TEMPO.CO, Garut - Dewan Perwakilan Rakyat Daerah Garut, Jawa Barat, mendesak pemerintah daerah setempat menghapus pungutan biaya masuk sekolah. Alasannya karena alokasi anggaran pendidikan lebih dari 50 persen dari total anggaran daerah atau sekitar Rp 1,2 triliun dari jumlah anggaran daerah sebesar Rp 2,1 triliun.
“Harusnya sudah tidak ada pungutan apa-apa lagi,” ujar Ketua Komisi D Dewan Perwakilan Rakyat Daerah Garut, Helmy Budiman, kemarin.
Menurut dia, sejumlah kebutuhan sekolah sudah terakomodir oleh anggaran yang disalurkan tersebut. Misalnya, untuk kebutuhan siswa didanai dari BOS (bantuan operasional sekolah) yang bersumber dari pemerintah pusat dan ditambah dari provinsi sebesar Rp 18 miliar. Selain itu, juga ada bantuan untuk siswa miskin sekitar Rp 16 miliar.
Kebutuhan sekolah lainnya, seperti pembangunan ruang kelas rusak pun, telah diakomodir dalam dana alokasi khusus, seperti untuk SMP Rp 88 miliar. Sedangkan untuk pembangunan ruang kelas baru, seperti di tingkat SMA dan SMK, telah dialokasikan dalam anggaran daerah sebesar Rp 15,5 miliar dan SMP sebesar Rp 15 miliar.
Tak hanya itu, kebutuhan untuk pembelian raport seluruh siswa dari tingkat SD hingga SMA/SMK juga telah ditanggung oleh pemerintah dengan dana sebesar Rp 1,2 miliar. “Jangan sampai segala sesuatunya diuangkan hingga memberatkan para orang tua dengan dalih keputusan itu dibungkus atas kesepakatan sekolah dengan komite,” ujar Helmy.
Karena itu, Helmy mendesak agar Bupati Garut Aceng HM segera mengeluarkan aturan atau kebijakan atau larangan pungutan biaya penerimaan siswa baru. Dia juga mendesak agar bupati mengeluarkan aturan tentang trasparasi pengelolaan keuangan, sesuai dengan yang diamanatkan Peraturan Daerah Nomor 1 Tahun 2011 tentang Pendidikan. “Bila tidak ada aturan yang mengikat, saya khawatir kebocoran anggaran akan masih terjadi di sekolah,” ujarnya.

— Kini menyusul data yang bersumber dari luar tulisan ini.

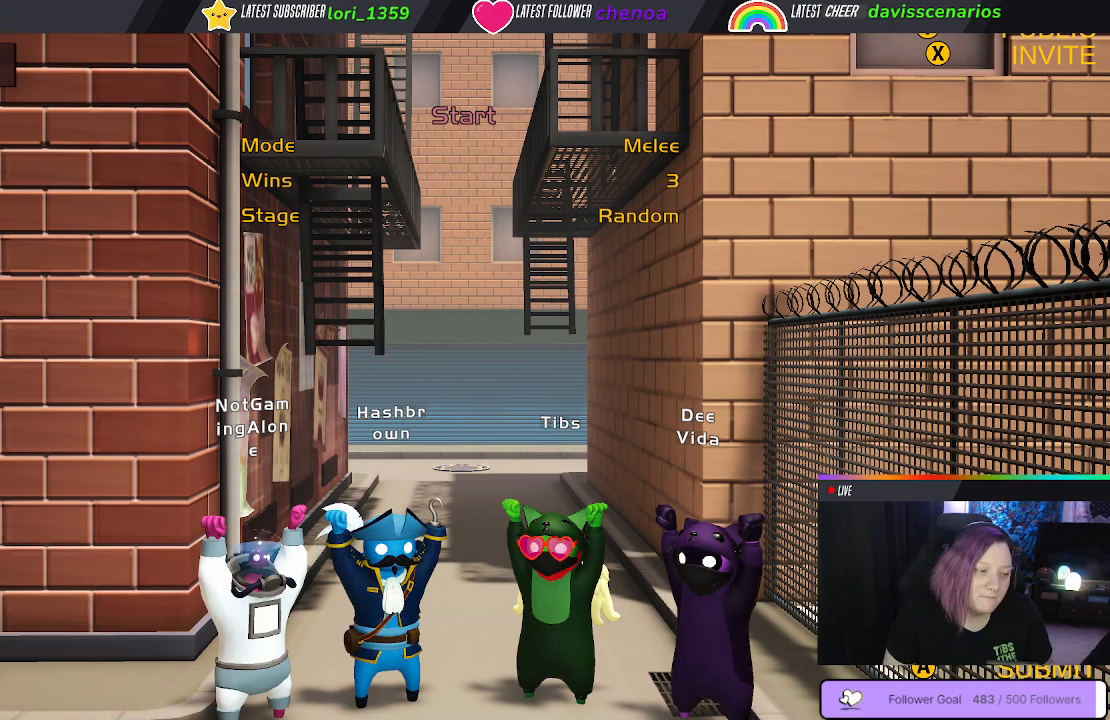
{"buttons": [], "left_stick": "center", "right_stick": "center", "events": [[417, "A", "down"], [483, "A", "up"]]}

Kepala Dinas Pendidikan Kabupaten Garut Elka Nurhakimah mengaku untuk penerimaan siswa baru tidak ada pungutan terutama di tingkat SMP. Pungutan itu hanya berlaku di sekolah rintisan bertaraf internasional dan sekolah menengah atas (SMA) dan SMK. “Untuk SMA, kan, tidak ada sumbangan seperti BOS, makanya diperbolehkan untuk memungut,” ujarnya.
Dia mengaku, anggaran yang digelontorkan pemerintah tidak dapat menutupi kebutuhan tiap sekolah. Menurut dia, dari anggaran sebesar Rp 1,2 triliun dihabiskan untuk membayar gaji guru sekitar Rp 900 miliar. “Kalau mau ada larangan agar sekolah tidak memungut, seharusnya Dewan membuat aturannya dari dulu,” kata Elka.